Across the records that follow, determine how many lines contain "events" and give only the resulting number.

_DATASET_.
◇ ◇ ◇

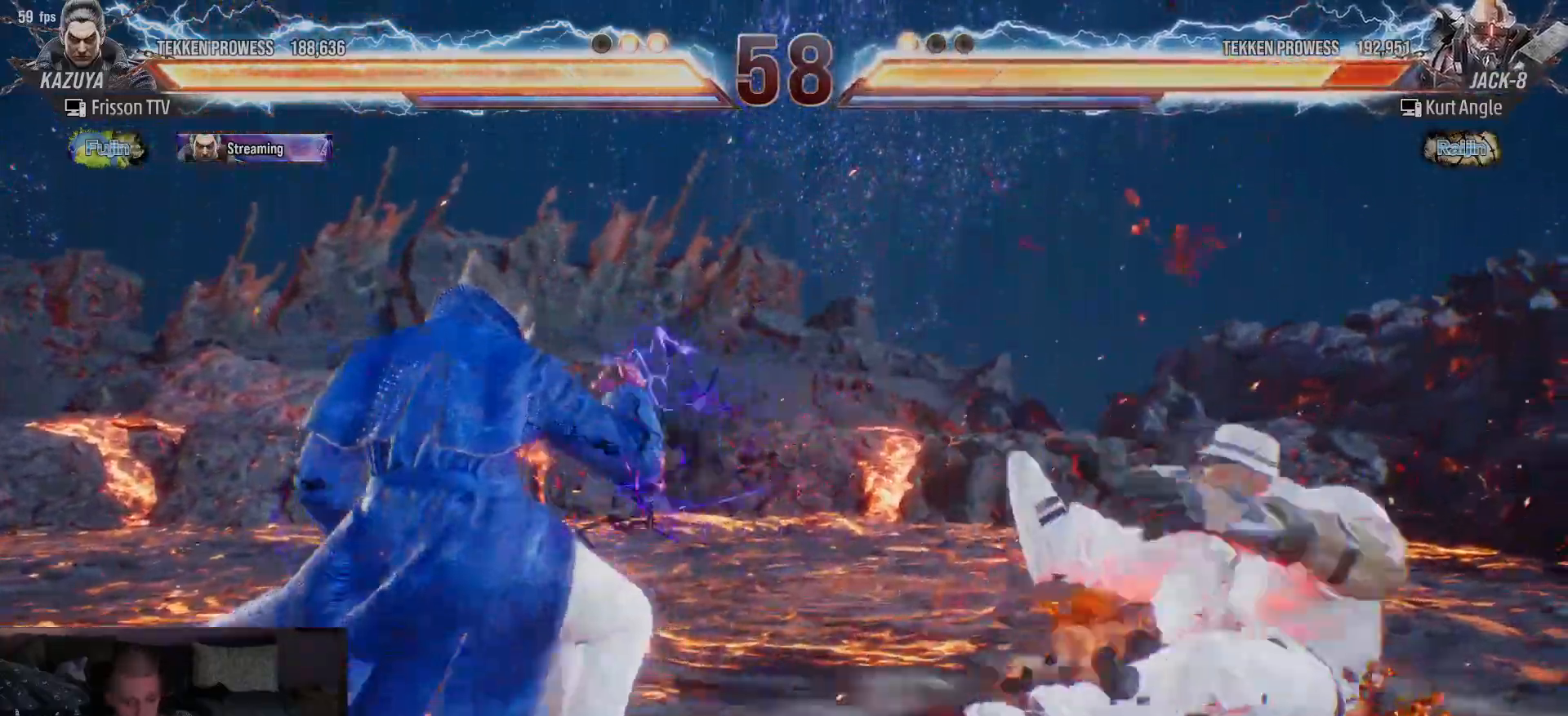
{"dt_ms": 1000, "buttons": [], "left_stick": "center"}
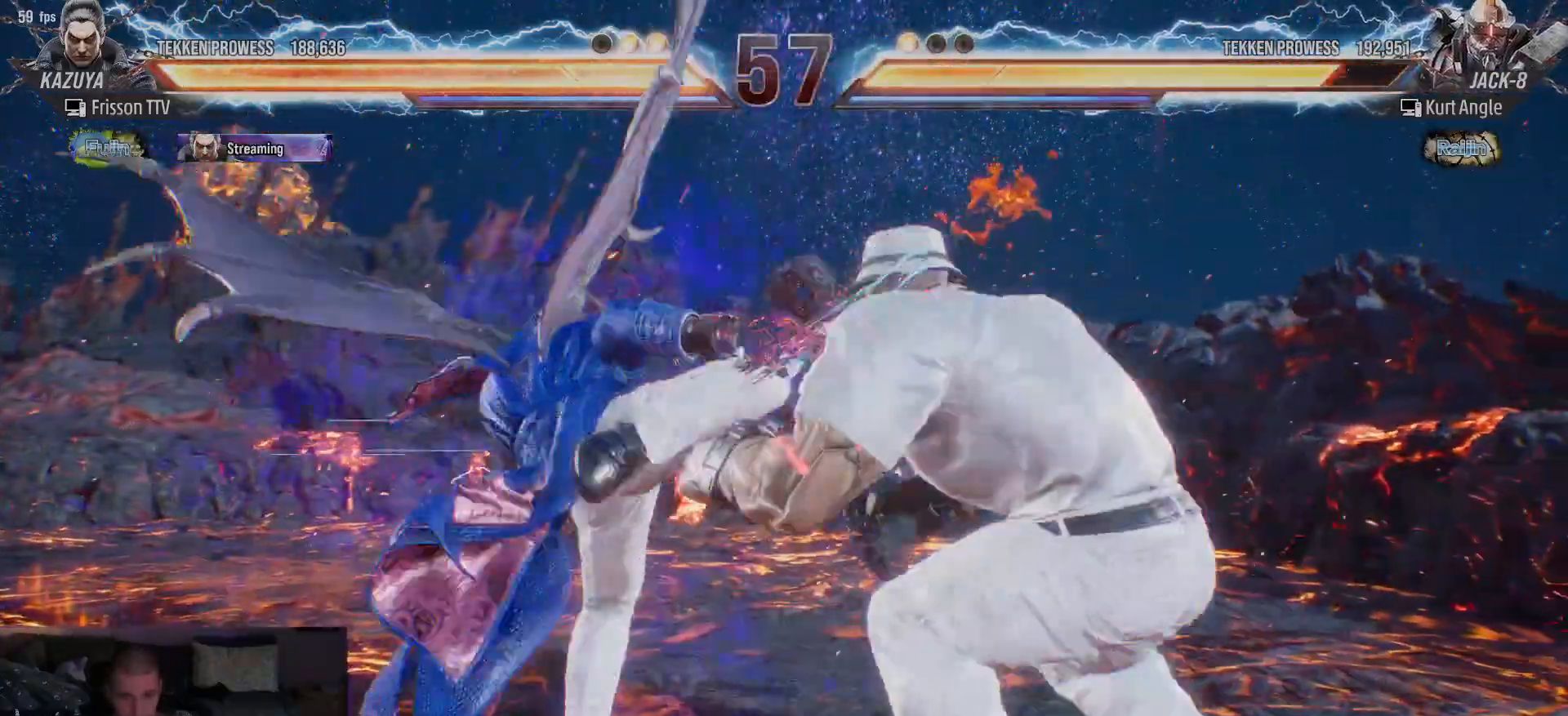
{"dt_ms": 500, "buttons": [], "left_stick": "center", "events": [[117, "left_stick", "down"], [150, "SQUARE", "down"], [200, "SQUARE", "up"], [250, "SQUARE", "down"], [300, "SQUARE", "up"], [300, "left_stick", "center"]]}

◇ ◇ ◇

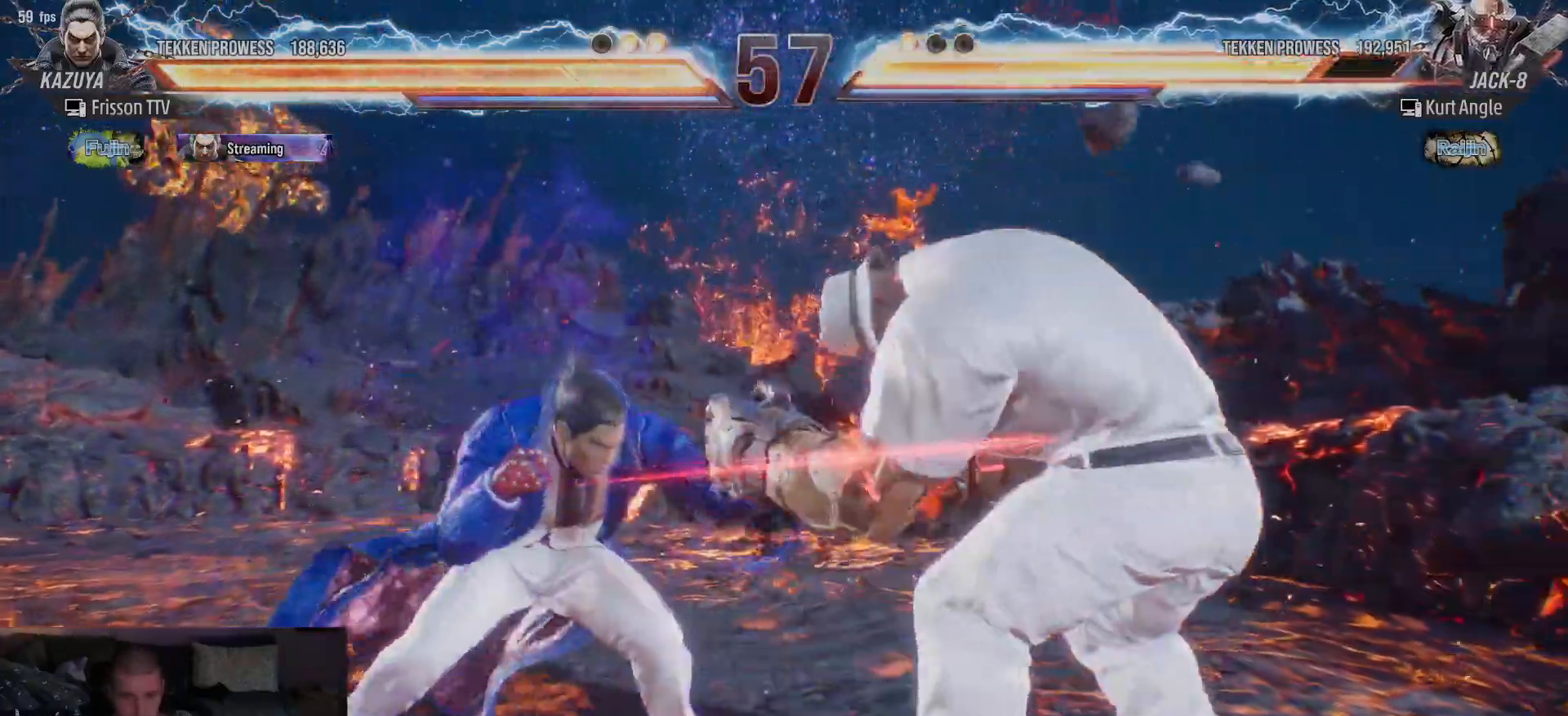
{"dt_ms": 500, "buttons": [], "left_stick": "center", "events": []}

◇ ◇ ◇

_ANSWER SECTION_.
2